Going to brew this this week. Just put a delicious witbier into the primary and figured I'd make another while I'm on a roll.

QUESTION ON THE GRAHAMS. I see a lot of people keep talking about putting these into the boil (I see some people are even putting them into the primary...what a mess!)....the RIGHT way to do this is to put them into my mash as if they were one of the grains right!?
 
Going to brew this this week.
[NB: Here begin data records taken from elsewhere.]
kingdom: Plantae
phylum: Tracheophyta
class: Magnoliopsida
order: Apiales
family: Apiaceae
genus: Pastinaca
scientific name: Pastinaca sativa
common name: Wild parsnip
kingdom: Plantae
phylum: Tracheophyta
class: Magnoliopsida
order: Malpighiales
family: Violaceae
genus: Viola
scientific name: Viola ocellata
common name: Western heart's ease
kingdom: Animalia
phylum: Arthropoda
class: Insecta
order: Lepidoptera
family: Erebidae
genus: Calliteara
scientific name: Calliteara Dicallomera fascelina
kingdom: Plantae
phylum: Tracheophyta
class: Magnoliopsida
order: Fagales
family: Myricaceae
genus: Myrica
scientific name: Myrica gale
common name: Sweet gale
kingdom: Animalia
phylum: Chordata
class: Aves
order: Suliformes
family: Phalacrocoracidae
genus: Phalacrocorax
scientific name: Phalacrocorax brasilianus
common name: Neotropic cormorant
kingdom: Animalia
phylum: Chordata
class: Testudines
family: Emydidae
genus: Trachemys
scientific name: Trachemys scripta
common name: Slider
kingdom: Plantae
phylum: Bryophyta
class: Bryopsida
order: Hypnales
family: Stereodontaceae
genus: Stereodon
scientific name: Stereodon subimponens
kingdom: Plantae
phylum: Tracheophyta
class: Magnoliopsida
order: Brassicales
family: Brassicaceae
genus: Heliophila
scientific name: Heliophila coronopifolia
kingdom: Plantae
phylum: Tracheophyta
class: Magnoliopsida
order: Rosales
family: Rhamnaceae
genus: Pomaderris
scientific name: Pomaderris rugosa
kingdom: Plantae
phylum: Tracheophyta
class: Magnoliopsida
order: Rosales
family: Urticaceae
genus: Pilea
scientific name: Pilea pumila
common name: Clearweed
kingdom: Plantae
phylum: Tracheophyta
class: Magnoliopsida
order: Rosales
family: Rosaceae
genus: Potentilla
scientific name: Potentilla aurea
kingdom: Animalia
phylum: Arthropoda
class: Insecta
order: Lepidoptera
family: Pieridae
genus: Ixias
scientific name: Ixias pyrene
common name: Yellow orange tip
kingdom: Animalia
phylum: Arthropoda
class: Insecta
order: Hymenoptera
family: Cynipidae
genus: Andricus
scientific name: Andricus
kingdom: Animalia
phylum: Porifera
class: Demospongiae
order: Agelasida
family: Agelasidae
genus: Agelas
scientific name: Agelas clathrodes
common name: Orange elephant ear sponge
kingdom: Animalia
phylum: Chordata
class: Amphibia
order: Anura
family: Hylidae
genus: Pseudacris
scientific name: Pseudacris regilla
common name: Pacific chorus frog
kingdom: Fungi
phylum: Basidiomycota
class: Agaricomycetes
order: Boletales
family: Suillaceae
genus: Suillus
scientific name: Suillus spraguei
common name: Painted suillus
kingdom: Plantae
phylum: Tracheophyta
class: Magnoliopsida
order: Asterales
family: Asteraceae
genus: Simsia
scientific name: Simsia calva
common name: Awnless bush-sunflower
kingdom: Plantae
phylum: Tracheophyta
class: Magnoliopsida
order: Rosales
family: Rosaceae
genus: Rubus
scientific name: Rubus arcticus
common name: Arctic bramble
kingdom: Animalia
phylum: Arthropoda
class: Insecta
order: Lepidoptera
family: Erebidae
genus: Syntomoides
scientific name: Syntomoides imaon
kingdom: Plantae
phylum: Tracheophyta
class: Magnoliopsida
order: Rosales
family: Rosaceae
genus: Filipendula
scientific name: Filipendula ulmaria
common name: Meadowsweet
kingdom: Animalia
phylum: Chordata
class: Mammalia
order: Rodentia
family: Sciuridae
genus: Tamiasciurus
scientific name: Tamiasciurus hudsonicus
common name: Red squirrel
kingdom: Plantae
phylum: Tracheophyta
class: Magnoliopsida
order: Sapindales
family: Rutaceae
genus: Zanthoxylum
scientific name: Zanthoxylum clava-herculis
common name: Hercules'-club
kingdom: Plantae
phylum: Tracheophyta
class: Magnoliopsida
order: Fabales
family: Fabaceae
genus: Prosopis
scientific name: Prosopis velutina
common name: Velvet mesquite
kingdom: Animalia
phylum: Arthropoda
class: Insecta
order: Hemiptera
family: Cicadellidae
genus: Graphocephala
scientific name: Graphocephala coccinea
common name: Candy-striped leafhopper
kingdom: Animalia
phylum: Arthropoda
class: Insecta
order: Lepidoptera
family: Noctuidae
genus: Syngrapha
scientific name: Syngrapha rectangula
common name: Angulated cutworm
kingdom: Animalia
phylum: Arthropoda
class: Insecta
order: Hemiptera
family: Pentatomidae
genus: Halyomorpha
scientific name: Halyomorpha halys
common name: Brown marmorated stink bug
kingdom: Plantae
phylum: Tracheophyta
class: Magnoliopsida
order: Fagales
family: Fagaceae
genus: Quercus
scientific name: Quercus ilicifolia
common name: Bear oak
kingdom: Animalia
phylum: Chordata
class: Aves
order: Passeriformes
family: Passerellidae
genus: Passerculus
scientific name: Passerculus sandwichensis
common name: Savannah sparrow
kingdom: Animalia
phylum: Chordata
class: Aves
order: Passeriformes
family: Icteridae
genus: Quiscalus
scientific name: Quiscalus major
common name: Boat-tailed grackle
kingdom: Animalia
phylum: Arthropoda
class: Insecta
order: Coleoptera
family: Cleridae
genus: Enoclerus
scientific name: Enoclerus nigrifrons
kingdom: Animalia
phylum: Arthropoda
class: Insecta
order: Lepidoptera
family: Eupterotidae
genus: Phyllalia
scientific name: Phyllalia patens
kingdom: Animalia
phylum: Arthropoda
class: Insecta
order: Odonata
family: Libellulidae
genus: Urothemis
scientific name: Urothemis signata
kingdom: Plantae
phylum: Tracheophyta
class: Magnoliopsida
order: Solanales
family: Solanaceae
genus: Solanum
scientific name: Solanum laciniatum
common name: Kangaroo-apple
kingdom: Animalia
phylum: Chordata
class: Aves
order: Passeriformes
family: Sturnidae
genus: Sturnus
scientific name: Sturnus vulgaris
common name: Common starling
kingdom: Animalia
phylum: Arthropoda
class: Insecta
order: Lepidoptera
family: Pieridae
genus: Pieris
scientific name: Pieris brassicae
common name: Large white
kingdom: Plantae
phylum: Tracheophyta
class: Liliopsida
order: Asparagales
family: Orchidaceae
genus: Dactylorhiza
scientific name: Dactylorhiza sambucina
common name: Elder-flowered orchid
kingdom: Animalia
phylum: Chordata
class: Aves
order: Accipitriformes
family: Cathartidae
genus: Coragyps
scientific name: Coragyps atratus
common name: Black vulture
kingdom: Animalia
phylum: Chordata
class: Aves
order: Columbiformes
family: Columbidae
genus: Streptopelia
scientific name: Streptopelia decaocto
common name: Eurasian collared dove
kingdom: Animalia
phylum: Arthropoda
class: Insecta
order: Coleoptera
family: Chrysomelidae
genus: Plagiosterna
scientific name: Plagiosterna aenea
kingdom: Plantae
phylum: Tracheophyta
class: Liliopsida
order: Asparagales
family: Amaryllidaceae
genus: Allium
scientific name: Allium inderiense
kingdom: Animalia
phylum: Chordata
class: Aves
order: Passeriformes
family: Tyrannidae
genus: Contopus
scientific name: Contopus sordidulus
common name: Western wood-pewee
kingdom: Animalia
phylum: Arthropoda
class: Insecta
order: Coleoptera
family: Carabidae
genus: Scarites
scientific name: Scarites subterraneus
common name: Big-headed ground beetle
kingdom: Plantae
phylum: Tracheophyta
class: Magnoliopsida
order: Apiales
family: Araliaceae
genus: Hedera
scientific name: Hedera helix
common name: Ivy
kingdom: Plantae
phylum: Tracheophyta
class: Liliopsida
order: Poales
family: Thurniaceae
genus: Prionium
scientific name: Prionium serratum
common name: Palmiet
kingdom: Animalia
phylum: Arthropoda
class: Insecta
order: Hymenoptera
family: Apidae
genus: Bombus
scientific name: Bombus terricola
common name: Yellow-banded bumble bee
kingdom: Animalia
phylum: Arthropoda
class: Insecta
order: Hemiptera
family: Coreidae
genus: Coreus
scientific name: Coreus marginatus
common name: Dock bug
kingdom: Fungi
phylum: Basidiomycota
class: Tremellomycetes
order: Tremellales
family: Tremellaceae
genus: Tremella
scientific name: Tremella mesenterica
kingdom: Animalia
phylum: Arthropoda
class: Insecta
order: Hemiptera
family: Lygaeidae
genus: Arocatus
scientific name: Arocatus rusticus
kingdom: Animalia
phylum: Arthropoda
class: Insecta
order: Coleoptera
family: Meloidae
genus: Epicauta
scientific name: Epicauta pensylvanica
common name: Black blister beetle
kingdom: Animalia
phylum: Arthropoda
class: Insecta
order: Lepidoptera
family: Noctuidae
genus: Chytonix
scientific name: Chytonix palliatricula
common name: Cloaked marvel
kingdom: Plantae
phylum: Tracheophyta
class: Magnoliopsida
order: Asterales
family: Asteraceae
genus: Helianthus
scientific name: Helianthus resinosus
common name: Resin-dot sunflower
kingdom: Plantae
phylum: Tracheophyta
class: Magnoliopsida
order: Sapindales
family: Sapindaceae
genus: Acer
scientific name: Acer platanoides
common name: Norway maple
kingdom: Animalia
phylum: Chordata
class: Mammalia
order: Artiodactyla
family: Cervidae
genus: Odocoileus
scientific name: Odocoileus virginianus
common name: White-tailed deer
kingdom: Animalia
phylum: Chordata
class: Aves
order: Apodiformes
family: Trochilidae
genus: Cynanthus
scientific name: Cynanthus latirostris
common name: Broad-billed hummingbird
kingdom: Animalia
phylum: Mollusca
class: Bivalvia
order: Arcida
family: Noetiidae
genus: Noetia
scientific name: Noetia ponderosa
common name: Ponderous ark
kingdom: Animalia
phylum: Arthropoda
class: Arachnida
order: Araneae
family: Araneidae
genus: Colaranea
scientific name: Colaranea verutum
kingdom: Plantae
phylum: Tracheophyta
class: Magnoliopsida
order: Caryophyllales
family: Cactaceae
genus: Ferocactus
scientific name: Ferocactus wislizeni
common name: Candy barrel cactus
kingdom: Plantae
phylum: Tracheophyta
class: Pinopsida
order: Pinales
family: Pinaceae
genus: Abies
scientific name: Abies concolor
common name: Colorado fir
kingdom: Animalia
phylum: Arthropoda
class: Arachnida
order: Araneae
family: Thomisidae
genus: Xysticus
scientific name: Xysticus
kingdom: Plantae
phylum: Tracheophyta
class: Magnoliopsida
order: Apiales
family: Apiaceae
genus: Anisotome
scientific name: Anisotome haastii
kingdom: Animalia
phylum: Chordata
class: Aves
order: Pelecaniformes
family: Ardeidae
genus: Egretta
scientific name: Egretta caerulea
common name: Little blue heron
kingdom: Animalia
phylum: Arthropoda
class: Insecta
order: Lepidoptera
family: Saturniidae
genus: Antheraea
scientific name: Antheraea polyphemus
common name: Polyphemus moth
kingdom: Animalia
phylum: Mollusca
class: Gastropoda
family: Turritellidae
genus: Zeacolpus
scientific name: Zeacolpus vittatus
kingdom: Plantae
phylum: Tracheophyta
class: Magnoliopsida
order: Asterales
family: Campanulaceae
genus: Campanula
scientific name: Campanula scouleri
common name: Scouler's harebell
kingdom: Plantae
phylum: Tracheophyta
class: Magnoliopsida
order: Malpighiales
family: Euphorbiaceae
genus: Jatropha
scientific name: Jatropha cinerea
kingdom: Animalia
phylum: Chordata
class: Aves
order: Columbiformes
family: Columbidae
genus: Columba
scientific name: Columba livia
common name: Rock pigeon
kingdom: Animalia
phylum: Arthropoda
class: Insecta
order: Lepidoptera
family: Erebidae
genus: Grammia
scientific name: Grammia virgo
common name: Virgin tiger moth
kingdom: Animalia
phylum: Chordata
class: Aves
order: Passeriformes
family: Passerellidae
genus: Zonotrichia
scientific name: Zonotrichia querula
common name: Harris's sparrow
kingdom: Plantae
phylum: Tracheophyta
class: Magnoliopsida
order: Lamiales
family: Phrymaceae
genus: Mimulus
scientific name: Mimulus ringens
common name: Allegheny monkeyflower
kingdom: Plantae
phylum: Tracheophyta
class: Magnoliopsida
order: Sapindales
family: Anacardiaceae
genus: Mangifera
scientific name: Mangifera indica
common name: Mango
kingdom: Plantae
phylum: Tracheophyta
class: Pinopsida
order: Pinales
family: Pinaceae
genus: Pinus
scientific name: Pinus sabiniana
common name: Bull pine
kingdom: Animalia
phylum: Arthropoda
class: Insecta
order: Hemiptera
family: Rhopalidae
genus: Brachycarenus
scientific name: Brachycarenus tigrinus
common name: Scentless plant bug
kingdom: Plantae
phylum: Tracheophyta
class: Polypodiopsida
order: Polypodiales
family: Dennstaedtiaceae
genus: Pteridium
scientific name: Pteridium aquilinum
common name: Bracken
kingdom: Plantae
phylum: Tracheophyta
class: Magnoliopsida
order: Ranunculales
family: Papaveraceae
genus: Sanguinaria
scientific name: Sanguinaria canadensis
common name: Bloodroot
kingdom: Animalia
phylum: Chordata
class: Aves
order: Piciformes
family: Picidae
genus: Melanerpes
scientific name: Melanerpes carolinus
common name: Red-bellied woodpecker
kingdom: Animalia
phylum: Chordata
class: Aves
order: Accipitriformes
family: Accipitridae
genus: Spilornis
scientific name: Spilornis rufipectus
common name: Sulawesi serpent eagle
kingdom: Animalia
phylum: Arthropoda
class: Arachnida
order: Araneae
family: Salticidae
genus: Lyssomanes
Just put a delicious witbier into the primary and figured I'd make another while I'm on a roll.

QUESTION ON THE GRAHAMS. I see a lot of people keep talking about putting these into the boil (I see some people are even putting them into the primary...what a mess!)....the RIGHT way to do this is to put them into my mash as if they were one of the grains right!?

Yes, putting them in the mash works great. I suggest putting them on top of the mash that way you don't have any run off / sparge problems. I also suggest a thinner mash than usual. Just stir them up with the top third of the mash but leave the filter bed alone. A full volume mash or BIAB would also work well since you wouldn't have to sparge at all.